Sunday, January 14, 2007

Images of the Artificial Self

Images of The Artificial Self




These are paintings of paper dolls. I adored paper dolls when I was young, but today they take on a different meaning in regards to adoption and my search for authenticity.




I Am

I am the abandoned child
The one left in a bus station
Not in a pretty basket with caring note
I am left with my brother and sister on a cold bench
All the strangers stare at us as they quickly walk by
They glance at us and continue on their way
Not letting our truth touch them

I am the unwanted child
Spun from slaps and inappropriate touches
Forced acts and deep soul screams
Locked in small places looking at my siblings scared faces
My hunger grips me and I beg for the uneasiness to go away

I am the foster child
Swept into the system
The giver of relief upon my placement
The answer to someone else’s need
These strangers want me to call them mom and dad
In the end they send me away
Because my tears won’t stop flowing

I am the adopted child
After awaiting my acceptance of people who will choose me
I travel to my new home
Here I have learned is where happiness lies
My “specialness” replaces my calling to my real mommy
My fairy tales are spun of gold
And my forgetting pouch is full of old memories
It hides all the horror from me.

I am the child whose gone away
To private schools
To life alone
I’ve given the gift of going away to my adopted mother
I learned long ago to do this
And now it seems an easy gift to give
To the one I’ve learned to love and call my mom

I am the child woman
All alone in my pain and confusion
It is only through inebriation now
That talk of my life’s truth is spoken
My forgetting pouch emptied that way only once
Carefully I put the pieces back and tied the strings tightly closed

I am the child stepmother
Creating the family I could never have
And the family that I lost
The family that couldn’t be
I am left with fractured families
I am left with the knowledge that it is too late
For that dream family

I am the woman standing on my own horizon
I am unsure if the sun is rising or setting
There is hope here
And there are blood red colors of pain and abuse
Yet blues and purples promise things to come
It seems as though my journey
Through the ashes of my childhood
Has yet to be fully traveled
I await with trepidation the emptying of my forgetting pouch

Gwendolyn (Ray) Natusch
(I wrote this poem in 1992 immediately post reunion)

The artificial self rises with the red pheonix to become from those ashes the authentic one who embraces and melds the one who was false.

Paper dolls, costumes, and masks have all been donned as a means to survive and as a means to protect my authentic self.
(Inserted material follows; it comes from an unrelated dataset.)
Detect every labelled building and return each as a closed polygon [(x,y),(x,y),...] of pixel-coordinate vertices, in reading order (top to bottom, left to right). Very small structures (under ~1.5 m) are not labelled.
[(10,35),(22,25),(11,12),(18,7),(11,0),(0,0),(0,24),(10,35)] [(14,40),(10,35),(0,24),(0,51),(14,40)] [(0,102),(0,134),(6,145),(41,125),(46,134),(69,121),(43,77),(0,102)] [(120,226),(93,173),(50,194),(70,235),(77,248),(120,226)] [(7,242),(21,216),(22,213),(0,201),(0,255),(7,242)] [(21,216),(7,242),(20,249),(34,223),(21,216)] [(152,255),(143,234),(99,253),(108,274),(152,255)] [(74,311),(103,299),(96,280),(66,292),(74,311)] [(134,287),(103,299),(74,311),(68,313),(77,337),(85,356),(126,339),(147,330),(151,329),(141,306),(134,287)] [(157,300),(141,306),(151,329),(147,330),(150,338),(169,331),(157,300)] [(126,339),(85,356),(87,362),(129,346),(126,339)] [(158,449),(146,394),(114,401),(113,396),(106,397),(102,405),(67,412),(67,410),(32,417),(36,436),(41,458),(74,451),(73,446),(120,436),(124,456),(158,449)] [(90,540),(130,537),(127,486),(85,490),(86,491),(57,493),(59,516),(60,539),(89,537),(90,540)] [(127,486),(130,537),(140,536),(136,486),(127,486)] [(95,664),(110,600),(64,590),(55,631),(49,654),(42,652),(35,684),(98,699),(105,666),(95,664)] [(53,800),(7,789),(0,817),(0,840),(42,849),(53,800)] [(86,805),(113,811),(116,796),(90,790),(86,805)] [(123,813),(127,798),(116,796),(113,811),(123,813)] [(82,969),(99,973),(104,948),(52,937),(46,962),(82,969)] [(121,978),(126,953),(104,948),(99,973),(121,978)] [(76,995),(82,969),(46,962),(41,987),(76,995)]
Both my inner self and my outer self have developed in strong ways and in parallel to each other. Now, in my late 40s, I realize that I am fully integrated. I have embraced both the secret self, the adoptee, and the unwanted one. I have let go of the mask and the costumes and the false self in exchange for my own authenticity. I am no longer a paper doll made of cardboard bits and bobs decorated in fanciful colors, nor the mannequin that I have costumed for decades. I no longer need these tools as I no longer need to live in a one dimensional cardboard created world where all those I love are kept from my whole self, my real self. In seeing and living inside my own wholeness and authenticity I have become available to see who others are and to interact from a place that is not motivated by the fantasy paper doll I called my self. I’d love to know how other adoptees have experienced this sort of thing in their lives.

In my adoptive family they were intellectuals in many ways and education was a large focus. I did the college thing and am still doing the college thing after several degrees. They were also teachers. This was a big thing for the women in my adopted family. So, I became a teacher, but while I was teaching I became an artist underground. My birth parents are very different than my adopted family. My mother is a writer and artist. My birth father has a huge passion for theatre. The artificial self blossoming.

As a professional I became a teacher and “after hours” I became an artist, costume designer, and writer. The secret self claiming her space.

As a professional I am both a teacher and an artist. I am no longer teaching full time in the public school system. I teach art at a Charter School and do some tutoring. I create art around healing and am moving into being active in the adoption arena.

My heart and my professional life have blended. I am no longer compartmentalized, but living every aspect of my life out loud. No secrets…none….no shame in being who I am completely. It has been a long road to this place and I still am practicing staying here…but the view from this vantage point is indeed lovely.

2 Comments:

Blogger elizabeth said...

Your poem gave me chills. Wow.

2:38 PM  
Blogger Mia said...

The poem made me feel like I was looking at something so painful that I wanted to run away - yet so beautiful that there was no way I could.